Music Review: Hank Williams: The Complete Mother’s Best Recordings…plus!

George Gershwin, Scott Joplin, Duke Ellington, Miles Davis, Bob Dylan – these are all men who have left their imprint on American music in their time and all music that followed. Another member of this influential group would be Hank Williams Sr. for the what the Pulitzer Prize Board described as his “craftsmanship as a songwriter” and his ability to “express universal feelings with poignant simplicity and played a pivotal role in transforming country music into a major musical and cultural force in American life.” when he was awarded a special citation earlier this year.

Williams’ cannon is brief but significant cutting across genres and it is fitting that he is an inductee in both the Country Music and Rock and Roll Hall of Fame.
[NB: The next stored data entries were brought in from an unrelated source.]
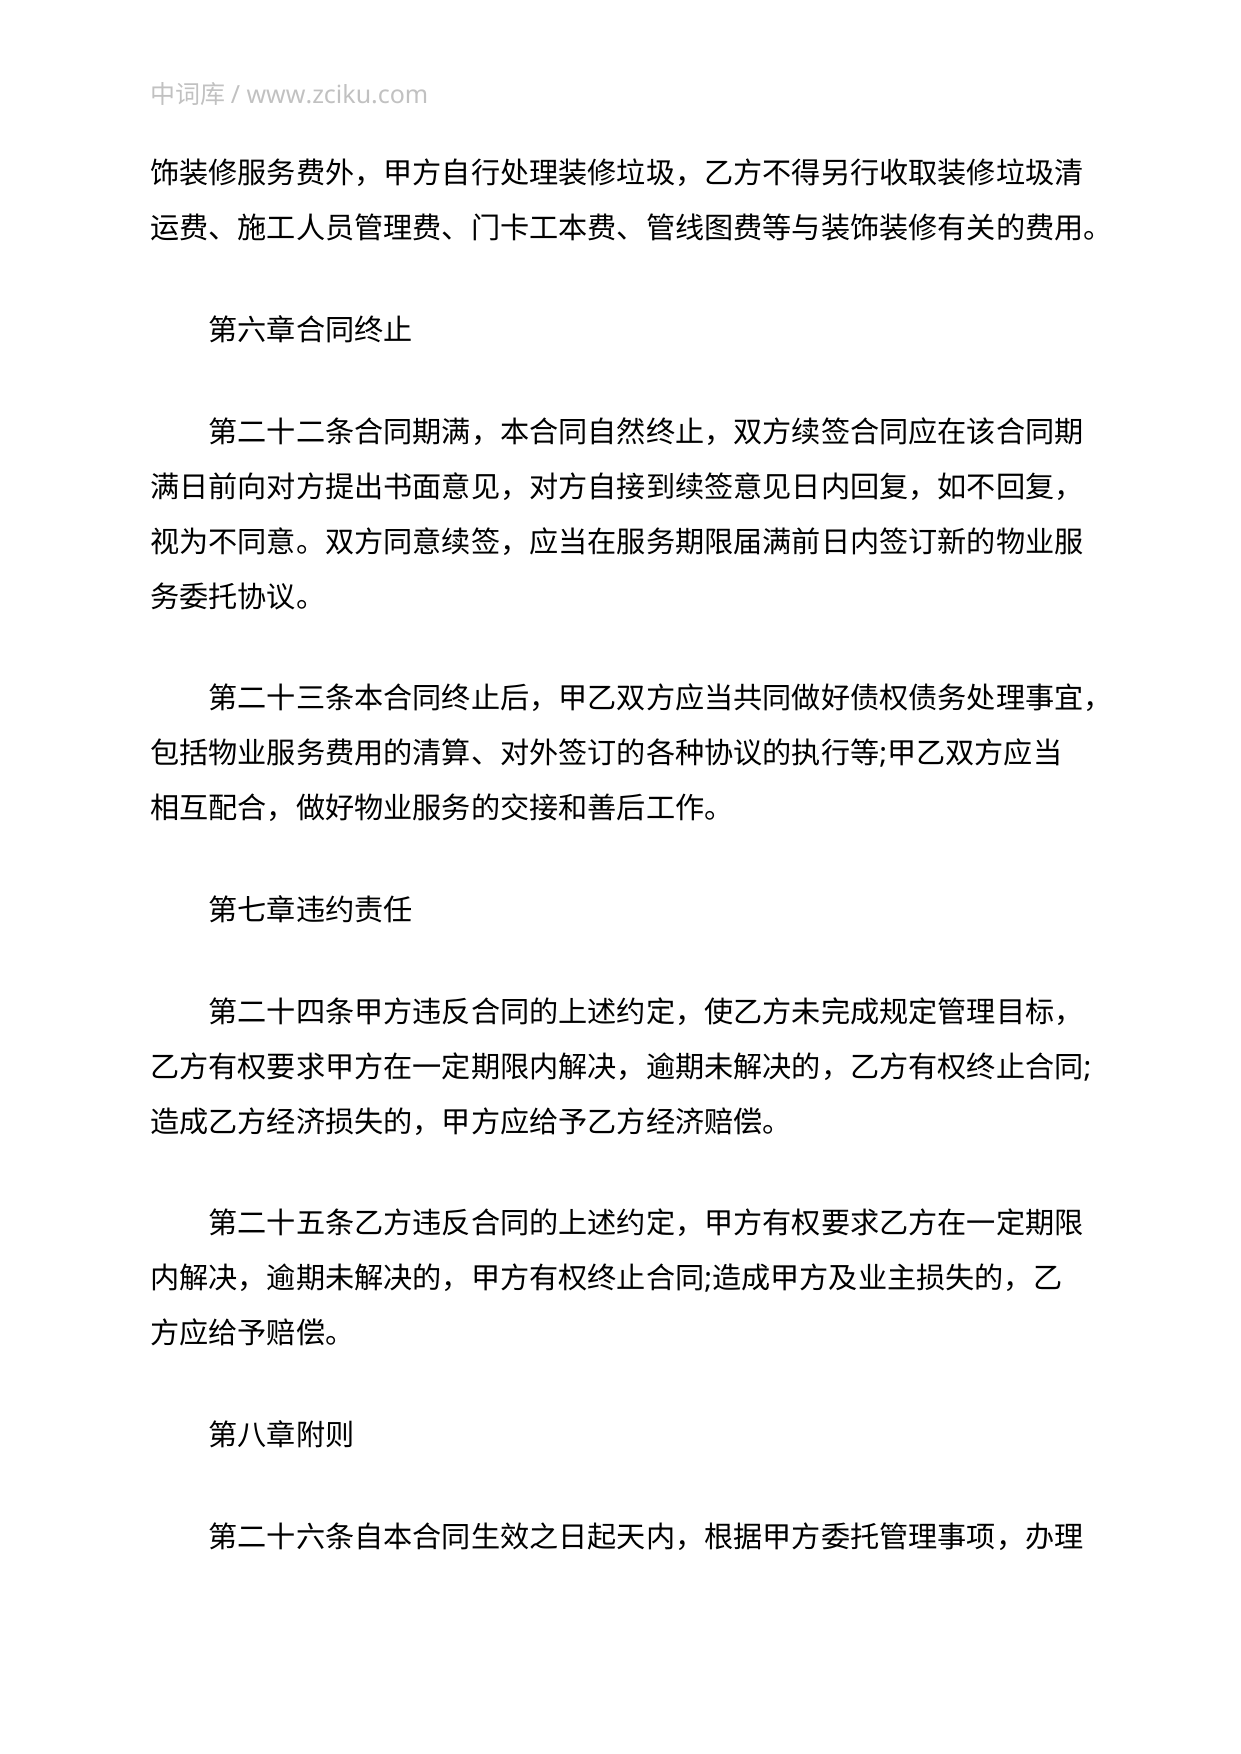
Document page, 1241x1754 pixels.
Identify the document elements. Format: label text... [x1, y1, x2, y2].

text 第六章合同终止 [150, 307, 1090, 349]
text 第八章附则 [150, 1412, 1090, 1454]
text 第七章违约责任 [150, 887, 1090, 929]
text 第二十三条本合同终止后，甲乙双方应当共同做好债权债务处理事宜，包括物业服务费用的清算、对外签订的各种协议的执行等;甲乙双方应当相互配合，做好物业服务的交接和善后工作。 [150, 675, 1090, 827]
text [150, 1513, 1090, 1556]
text 第二十二条合同期满，本合同自然终止，双方续签合同应在该合同期满日前向对方提出书面意见，对方自接到续签意见日内回复，如不回复，视为不同意。双方同意续签，应当在服务期限届满前日内签订新的物业服务委托协议。 [150, 408, 1090, 615]
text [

It boggles the mind what he might have accomplished if hadn’t died in the back seat of that Cadillac convertible in the early hours off the morning on New Years Day, 1953 at the age of 29.

Time Life Records has increased that body of work by more than 50%. The much coveted, bootlegged and for the last 8 years litigated by the principles for the Hank Williams estate, Jett Williams and Hank  Jr. , Mother’s Best radio spots were made for Nashville station WSM (made famous by carrying the Grand ‘Ol Opry) when Hank and his band were on the road and not able to do their usual live performance.
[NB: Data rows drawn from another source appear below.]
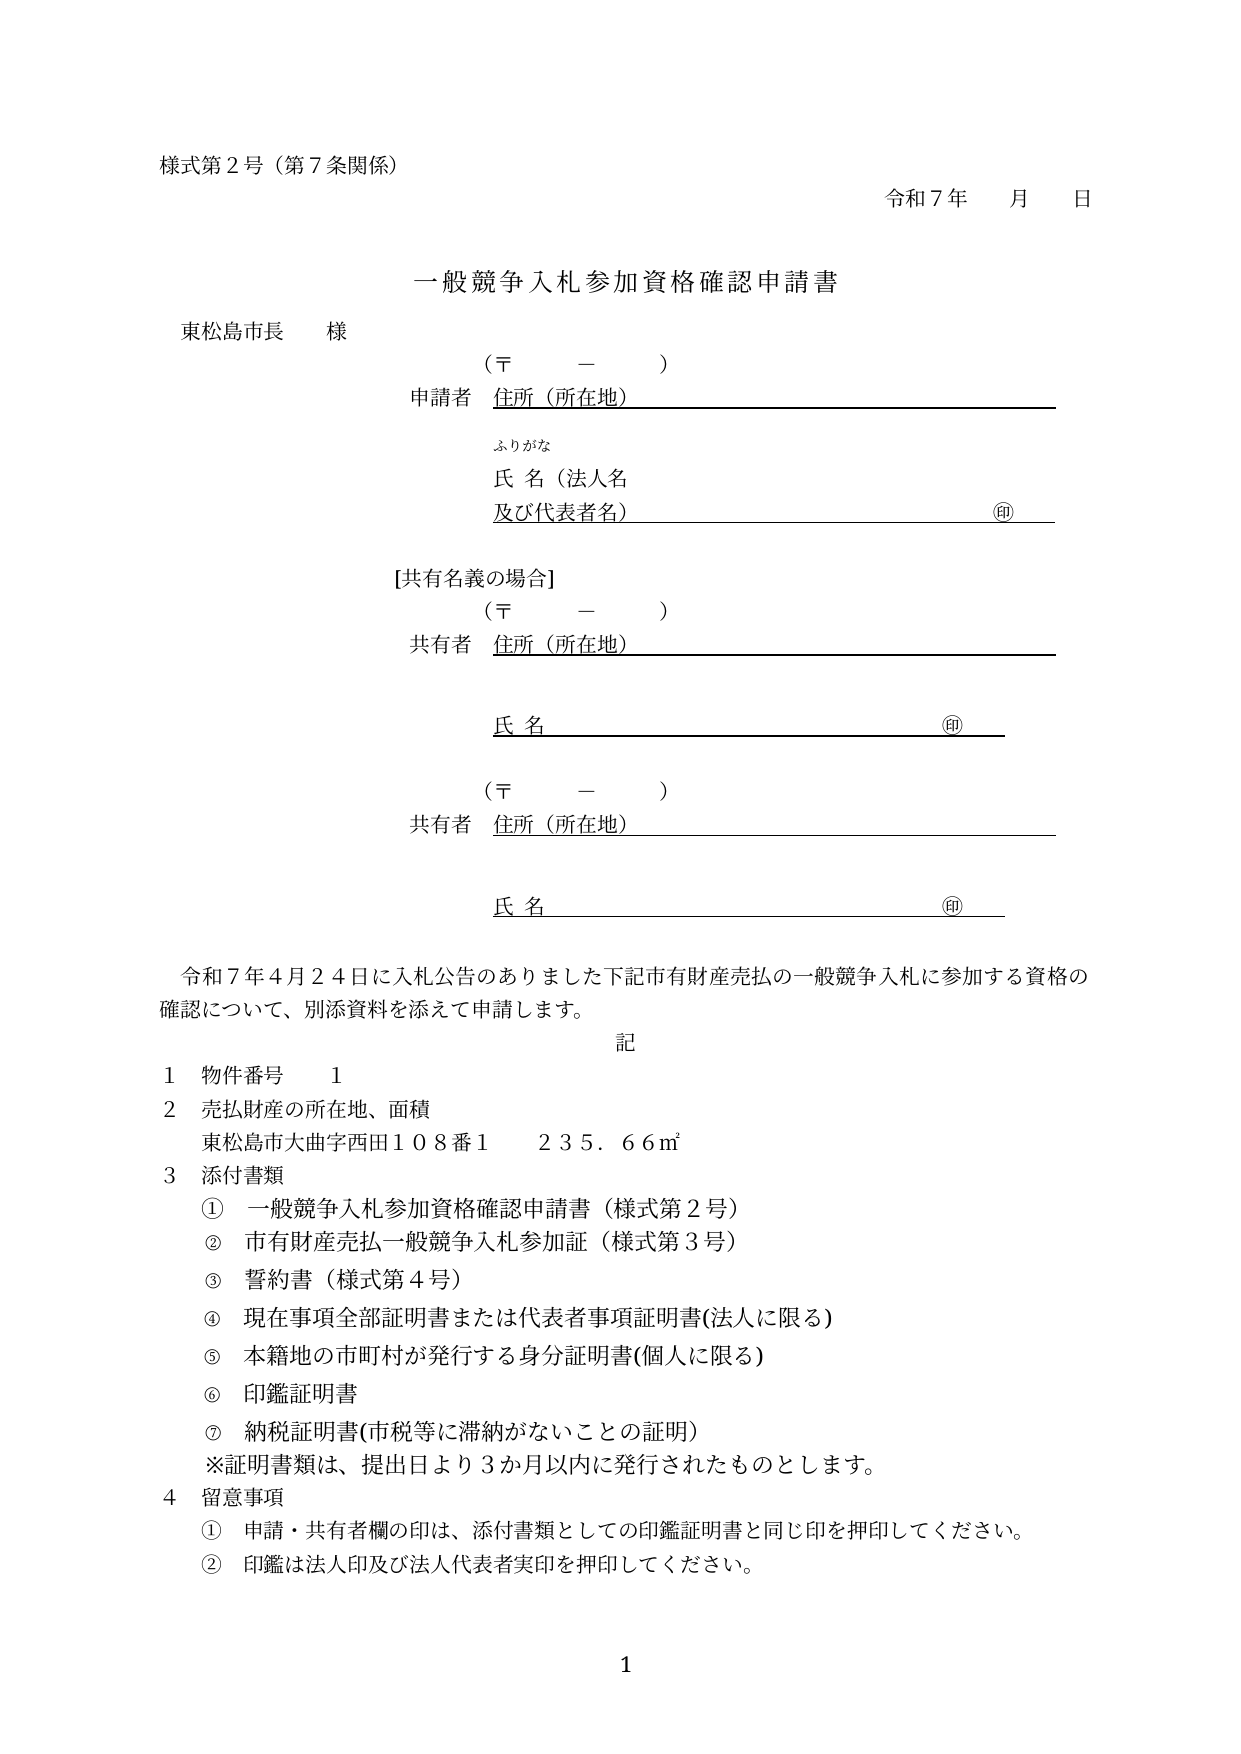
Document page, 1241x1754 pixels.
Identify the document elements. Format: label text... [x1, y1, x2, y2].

text 氏 名 ㊞ [159, 888, 1092, 922]
text ② 市有財産売払一般競争入札参加証（様式第３号） [181, 1224, 1062, 1257]
text １ 物件番号 １ [159, 1058, 1092, 1091]
text ※証明書類は、提出日より３か月以内に発行されたものとします。 [159, 1447, 1092, 1480]
text 及び代表者名） ㊞ [159, 494, 1092, 527]
text 令和７年４月２４日に入札公告のありました下記市有財産売払の一般競争入札に参加する資格の確認について、別添資料を添えて申請します。 [159, 959, 1092, 1025]
text 申請者 住所（所在地） [159, 380, 1092, 413]
text 令和７年 月 日 [159, 181, 1092, 214]
text 東松島市長 様 [159, 314, 1092, 347]
text ４ 留意事項 [159, 1480, 1092, 1513]
text （〒 － ） [159, 774, 1092, 807]
text ① 一般競争入札参加資格確認申請書（様式第２号） [159, 1191, 1092, 1224]
text 氏 名（法人名 [159, 461, 1092, 494]
subtitle 記 [159, 1025, 1092, 1058]
text ３ 添付書類 [159, 1158, 1092, 1191]
text 様式第２号（第７条関係） [159, 148, 1092, 181]
text 共有者 住所（所在地） [159, 807, 1092, 841]
text （〒 － ） [159, 594, 1092, 627]
text ２ 売払財産の所在地、面積 [159, 1091, 1092, 1124]
text ③ 誓約書（様式第４号） [181, 1262, 1062, 1295]
text ④ 現在事項全部証明書または代表者事項証明書(法人に限る) [203, 1300, 1062, 1333]
text 共有者 住所（所在地） [159, 627, 1092, 660]
text ① 申請・共有者欄の印は、添付書類としての印鑑証明書と同じ印を押印してください。 [159, 1513, 1092, 1547]
text （〒 － ） [159, 347, 1092, 380]
text 一般競争入札参加資格確認申請書 [159, 248, 1092, 314]
text ⑦ 納税証明書(市税等に滞納がないことの証明） [204, 1414, 1092, 1447]
text ふりがな [159, 428, 1092, 461]
text 氏 名 ㊞ [159, 708, 1092, 741]
text ② 印鑑は法人印及び法人代表者実印を押印してください。 [159, 1547, 1092, 1580]
text 東松島市大曲字西田１０８番１ ２３５．６６㎡ [159, 1124, 1092, 1158]
text ⑤ 本籍地の市町村が発行する身分証明書(個人に限る) [203, 1338, 1062, 1371]
text [共有名義の場合] [159, 561, 1092, 594]
text ⑥ 印鑑証明書 [203, 1376, 1062, 1409]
If you lived within range of Nashville’s WSM radio station from late 1950 to late1951, and were an early riser, you could hear Hank and the a backing band  (early on the Drifting Cowboys later the Owen Bradley Quintet) live between 7:15 and 7:30 a.m. Hank and the boys (and sometimes his wife Audrie) would cut up with announcer Louie Buck, tell tales, pitch for the sponsor -Mother’s Best Flour, Cornmeal and animal feed and, yes, sing songs. Some of which were just a few days old and, with their seeming simplicity off-the-cuff style performance, belied their endurance as distinctive templates that guided many preceding songwriters in the craft of popular and country music.
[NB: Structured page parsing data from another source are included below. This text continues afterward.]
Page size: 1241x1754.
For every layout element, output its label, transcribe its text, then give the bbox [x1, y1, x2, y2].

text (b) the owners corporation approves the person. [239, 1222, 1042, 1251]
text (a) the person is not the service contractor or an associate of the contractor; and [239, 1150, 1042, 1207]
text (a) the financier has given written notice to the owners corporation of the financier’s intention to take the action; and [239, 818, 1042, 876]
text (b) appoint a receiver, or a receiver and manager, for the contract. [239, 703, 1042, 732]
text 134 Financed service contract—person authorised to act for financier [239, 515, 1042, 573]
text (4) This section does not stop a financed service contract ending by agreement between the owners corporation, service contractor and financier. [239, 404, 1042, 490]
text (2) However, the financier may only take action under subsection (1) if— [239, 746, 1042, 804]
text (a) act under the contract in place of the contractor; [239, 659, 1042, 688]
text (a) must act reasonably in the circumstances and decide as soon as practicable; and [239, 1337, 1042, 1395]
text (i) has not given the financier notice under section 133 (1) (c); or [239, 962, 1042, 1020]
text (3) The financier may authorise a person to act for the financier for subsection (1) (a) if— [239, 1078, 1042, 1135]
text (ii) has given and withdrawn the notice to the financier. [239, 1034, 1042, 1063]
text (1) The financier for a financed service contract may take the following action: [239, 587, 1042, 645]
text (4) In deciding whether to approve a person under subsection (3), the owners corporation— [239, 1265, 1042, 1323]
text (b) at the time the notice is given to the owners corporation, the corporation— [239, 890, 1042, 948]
Hank Williams: The Complete Mother’s Best Recordings….Plus! is fifteen audio discs containing seventy-two complete fifteen minute shows with over eighteen hours of great sounding songs from his childhood, such as “On Top of Old Smoky, and debuts of new recordings like Cold, Cold Heart and I Can’t Help It (If I’m Still In Love With You) and Blue Eyes Crying in the Rain (and here I thought Willie Nelson wrote that one.) The real treat here is the between the music banter showing the human side of Hank as he jokes and chews the fat with Louie and the boys.

The “plus” in The Complete Mother’s Best Recordings…plus! is a DVD featuring two of Hank’s original band members, Don Helms and Big Bill Lester, last interviews. there is also a 108 page book, written by respected music writer and Hank Williams historian, Colin Escott, along with an introduction by Hank Williams, Jr. and afterword by Jett Williams.  This deluxe, limited box set is packaged in an antique working radio where the listener presses the radio dial and selections of Williams will play.